Document segment.
:::::

Disclaimer: This is not a homework but a modification/generalization of an actual real-life problem I am facing. I am programming in C++ but I can accept an algorithm in any [imperative] language.

Answer 1

Recall one of the first programming exercises we all had back in school - writing a calculator program. Taking an arithmetic expression from the input line, parsing it and evaluating. Remember keeping track of the parentheses depth? So here we go.

Analogy: interval start points are opening parentheses, end points - closing parentheses. We keep track of the parentheses depth (nesting). The depth of two - intersection of intervals, the depth of one - difference of intervals

Algorithm:

• No need to distinguish between A and B, just sort all start points and end points in the ascending order
• Set the parentheses depth counter to zero
• Iterate through the end points, starting from the smallest one. If it is a starting point increment the depth counter, if it is an ending point decrement the counter
• Keep track of intervals where the depth is 1, those are intervals of A and B difference. The intervals where the depth is two are AB intersections

Answer 2

Your intervals are sorted which is great. You can do this in linear time with almost no memory.

Start by "flattening" your two sets. That is for set A, start from the lowest interval, and combine any overlapping intervals until you have an interval set that has no overlaps. Then do that for B.

Now take your two sets and start with the first two intervals. We'll call these the interval indices for A and B, Ai and Bi.

Ai indexes the first interval in A, Bi the first interval in B.

While there are intervals to process do the following:

Consider the start points of both intervals, are the start points the same? If so advance the start point of both intervals to the end point of the smaller interval, emit nothing to your output. Advance the index of the smaller interval to the next interval. (That is if Ai ends before Bi, then Ai advances to the next interval.) If both intervals end in the same place, advance both Ai and Bi and emit nothing.

:::::

Stored rows.

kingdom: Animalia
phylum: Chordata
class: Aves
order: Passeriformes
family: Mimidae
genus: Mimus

:::::

Task requirements.
1: List every step given under "Algorithm:" in the interval thread.
2: Put this sentence from the interval thread into Spanish: "You can do this in linear time with almost no memory."
The entries are separate material and have no connection to the interval thread.

Problem solutions.
1:
1. Sort all start points and end points in ascending order, without distinguishing between A and B.
2. Set the parentheses depth counter to zero.
3. Iterate through the end points, starting from the smallest one. Increment the depth counter at a starting point and decrement it at an ending point.
4. Keep track of intervals where the depth is 1, which are the intervals of A and B difference. Intervals where the depth is two are AB intersections.

2: Puedes hacer esto en tiempo lineal casi sin usar memoria.